Load Balancing with Partitions on GPUs

Hi,

I’m running a replica exchange molecular dynamics (REMD) simulation in LAMMPS. I’ve been testing with two replicas, so my simulation uses two partitions. The run command looks like this:

mpirun -np 2 lmp_mpi -sf gpu -pk gpu 2 -partition 2x1 -in input_file.in

My node has two GPUs. I would like to run one partition on each GPU. However, I’m unsure how to force LAMMPS to split the partitions between the GPUs.

Whenever I run, the output of my nvidia-smi shows that both partitions are running on only one GPU.

Thanks,
Nick

This is currently not possible. The code in the GPU package that initializes the GPUs is not aware of multi-partition runs and thus will enumerate GPUs separately for each “world” communicator of each partition.

Here is a suggestion for a (rather hack-ish) workaround for your specific case.
If you create a shell script file under the name lmp_wrap from the script code below:

#!/bin/sh
if [ -n "${MPI_LOCALRANKID}" ]
then \
        export CUDA_VISIBLE_DEVICES=${MPI_LOCALRANKID}
elif [ -n "${OMPI_COMM_WORLD_LOCAL_RANK}" ]
then \
        export CUDA_VISIBLE_DEVICES=${OMPI_COMM_WORLD_LOCAL_RANK}
else \
        echo "Unsupported MPI library"
        exit 1
fi

exec lmp_mpi "$@"

Then you should be able to do:
mpirun -np 2 lmp_wrap -sf gpu -pk gpu 1 -partition 2x1 -in input_file.in

And each LAMMPS process should should “see” only one GPU, but each will “see” a different one.

P.S.: this kind of hack would work for as long as you are using only 1 MPI rank per GPU and should also work with multi-node jobs.

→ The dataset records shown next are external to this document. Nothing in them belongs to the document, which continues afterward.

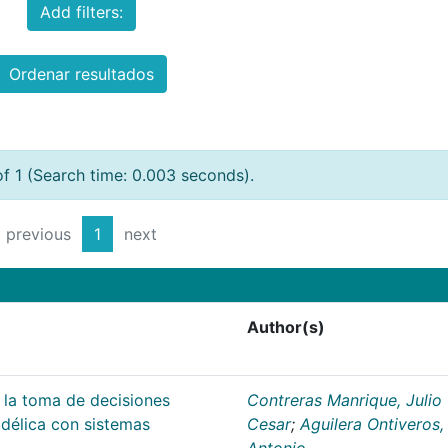
Add filters:
Ordenar resultados
of 1 (Search time: 0.003 seconds).
previous
1
next
Author(s)
 la toma de decisiones
Contreras Manrique, Julio
délica con sistemas
Cesar
;
Aguilera Ontiveros,
Antonio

This worked well. The partitions are now being split between the two GPUs. However, I’m only getting about 6% GPU usage, and ~40 timesteps/second compared to the ~136 timesteps/second I get when running without partitions (i.e., non-replica MD on the same simulation with one GPU). I’m guessing the bottleneck is somewhere else. It seems like it could be an MPI problem. Will post progress if I have any.

Thanks Axel!